1. Archbishop Burke was sued only in his representative capacity as Archbishop of the Archdiocese.
2. We note John Doe asserts "[t]he Archdiocese expects its priests to be on duty 24/7." However, in finding the Archdiocese's insurance policy did not provide coverage for injuries a police officer sustained while trying to remove a priest from a protest at an abortion clinic, the court noted the fact that the priest was a priest 24 hours a day does not make the Archdiocese responsible for all his activities, and does not make any and all of the activities and actions of the priest within the scope of his respective duties. Maryland Cas. Co. v. Huger, 728 S.W.2d 574, 582 (Mo. App. E.D. 1987)
3. The cases John Doe relies on from other jurisdictions, namely Robertson v. LeMaster, 171 W.Va. 60 (1983), Faverty v. McDonald's Restauraunts of Oregon, Inc., 133 Or.App. 514 (1995), and Fazzolari v. Portland School Dist. No. 1J, 734 P.2d 1326 (1987), all rely on a theory of negligent supervision. In Gibson, the court found applying a negligence standard to the actions of a Diocese in dealing with its parishioners offended the First Amendment. 952 S.W.2d at 248. Thus, we cannot impose a duty under a theory of negligence here, and we can find no case involving an intentional failure to supervise that has relied on the imposition of a general duty to avoid creating an unreasonable and foreseeable risk of harm.

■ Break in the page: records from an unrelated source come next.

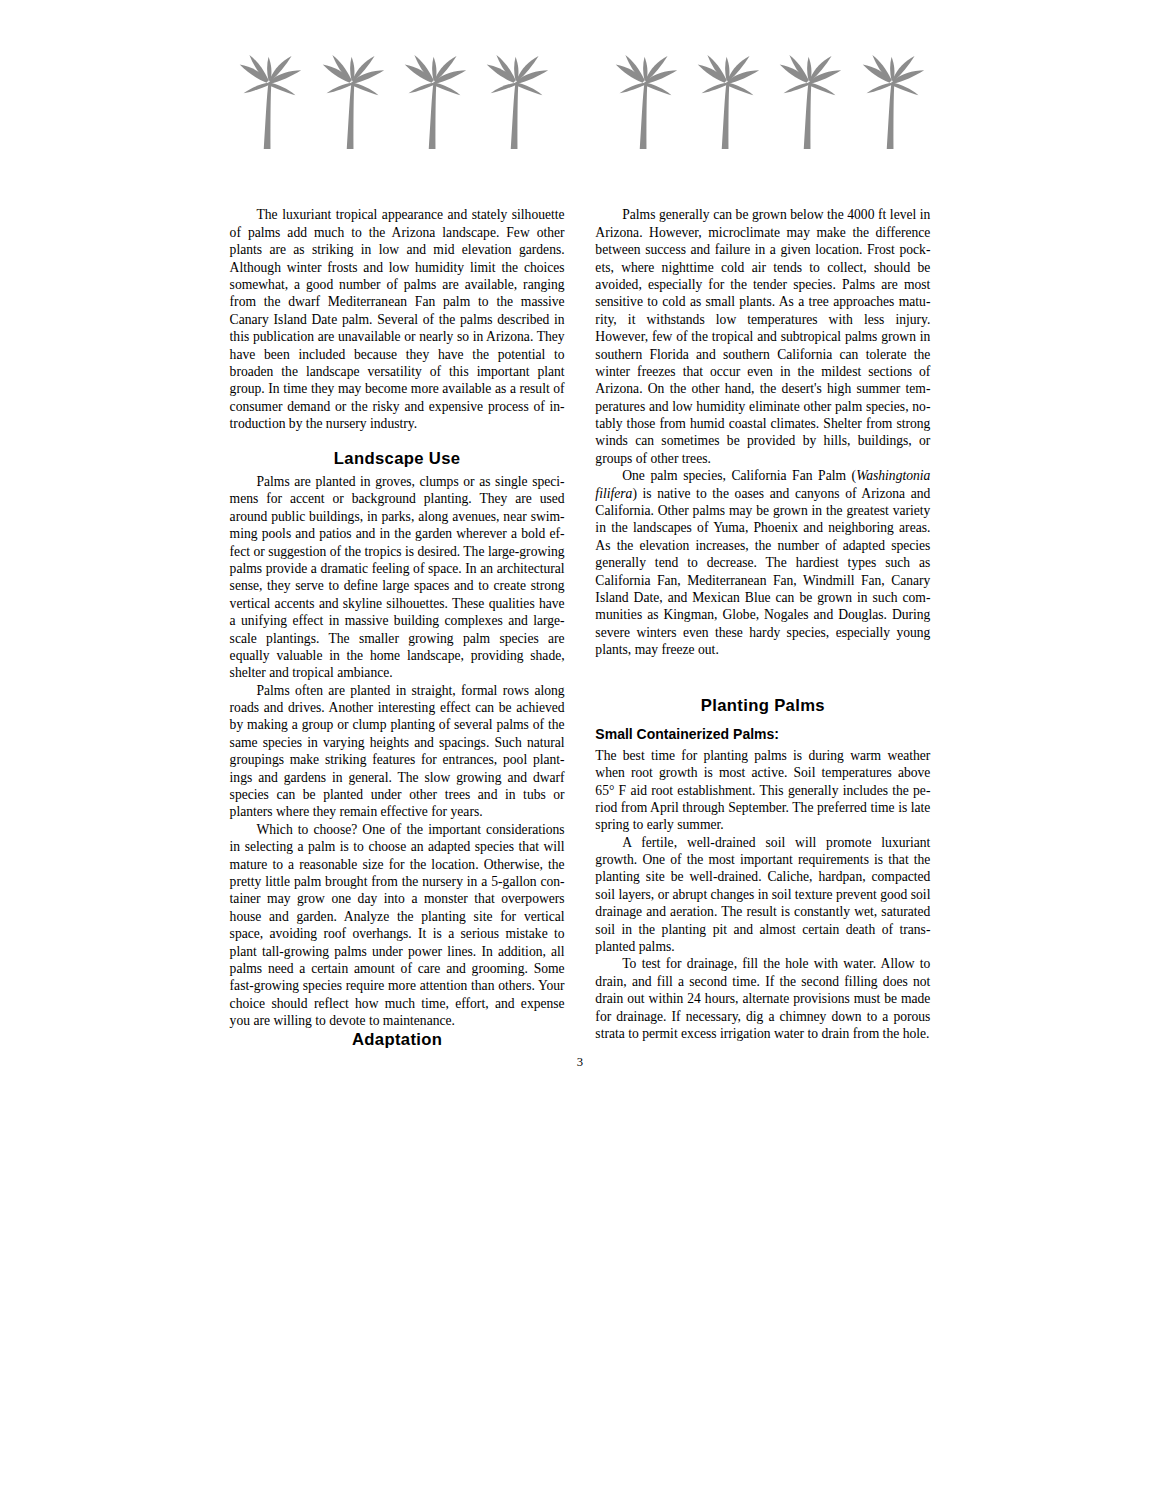The luxuriant tropical appearance and stately silhouette of palms add much to the Arizona landscape. Few other plants are as striking in low and mid elevation gardens. Although winter frosts and low humidity limit the choices somewhat, a good number of palms are available, ranging from the dwarf Mediterranean Fan palm to the massive Canary Island Date palm. Several of the palms described in this publication are unavailable or nearly so in Arizona. They have been included because they have the potential to broaden the landscape versatility of this important plant group. In time they may become more available as a result of consumer demand or the risky and expensive process of introduction by the nursery industry.
Landscape Use
Palms are planted in groves, clumps or as single specimens for accent or background planting. They are used around public buildings, in parks, along avenues, near swimming pools and patios and in the garden wherever a bold effect or suggestion of the tropics is desired. The large-growing palms provide a dramatic feeling of space. In an architectural sense, they serve to define large spaces and to create strong vertical accents and skyline silhouettes. These qualities have a unifying effect in massive building complexes and large-scale plantings. The smaller growing palm species are equally valuable in the home landscape, providing shade, shelter and tropical ambiance.
Palms often are planted in straight, formal rows along roads and drives. Another interesting effect can be achieved by making a group or clump planting of several palms of the same species in varying heights and spacings. Such natural groupings make striking features for entrances, pool plantings and gardens in general. The slow growing and dwarf species can be planted under other trees and in tubs or planters where they remain effective for years.
Which to choose? One of the important considerations in selecting a palm is to choose an adapted species that will mature to a reasonable size for the location. Otherwise, the pretty little palm brought from the nursery in a 5-gallon container may grow one day into a monster that overpowers house and garden. Analyze the planting site for vertical space, avoiding roof overhangs. It is a serious mistake to plant tall-growing palms under power lines. In addition, all palms need a certain amount of care and grooming. Some fast-growing species require more attention than others. Your choice should reflect how much time, effort, and expense you are willing to devote to maintenance.
Adaptation
Palms generally can be grown below the 4000 ft level in Arizona. However, microclimate may make the difference between success and failure in a given location. Frost pockets, where nighttime cold air tends to collect, should be avoided, especially for the tender species. Palms are most sensitive to cold as small plants. As a tree approaches maturity, it withstands low temperatures with less injury. However, few of the tropical and subtropical palms grown in southern Florida and southern California can tolerate the winter freezes that occur even in the mildest sections of Arizona. On the other hand, the desert's high summer temperatures and low humidity eliminate other palm species, notably those from humid coastal climates. Shelter from strong winds can sometimes be provided by hills, buildings, or groups of other trees.
One palm species, California Fan Palm (Washingtonia filifera) is native to the oases and canyons of Arizona and California. Other palms may be grown in the greatest variety in the landscapes of Yuma, Phoenix and neighboring areas. As the elevation increases, the number of adapted species generally tend to decrease. The hardiest types such as California Fan, Mediterranean Fan, Windmill Fan, Canary Island Date, and Mexican Blue can be grown in such communities as Kingman, Globe, Nogales and Douglas. During severe winters even these hardy species, especially young plants, may freeze out.
Planting Palms
Small Containerized Palms:
The best time for planting palms is during warm weather when root growth is most active. Soil temperatures above 65° F aid root establishment. This generally includes the period from April through September. The preferred time is late spring to early summer.
A fertile, well-drained soil will promote luxuriant growth. One of the most important requirements is that the planting site be well-drained. Caliche, hardpan, compacted soil layers, or abrupt changes in soil texture prevent good soil drainage and aeration. The result is constantly wet, saturated soil in the planting pit and almost certain death of transplanted palms.
To test for drainage, fill the hole with water. Allow to drain, and fill a second time. If the second filling does not drain out within 24 hours, alternate provisions must be made for drainage. If necessary, dig a chimney down to a porous strata to permit excess irrigation water to drain from the hole.
3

4. John Doe relies on Smith, By and Through Smith v. Archbishop of St. Louis on behalf of Archdiocese of St. Louis, (Mo.App. E.D. 1982). While that case involved negligent supervision, it did not involve negligent supervision of a member of the clergy, and thus, it did not involve any First Amendment entanglement. The current case is distinguishable because the negligent supervision claim involves the Archdiocese's supervision of one of its priests, which implicates the First Amendment as discussed above.
5. See Mary Doe SD v. The Salvation Army, 2007 WL 2757119 (E.D. Mo. 2007) and Perry v. Johnston, 2011 WL 2272142 (8th Cir. 2001).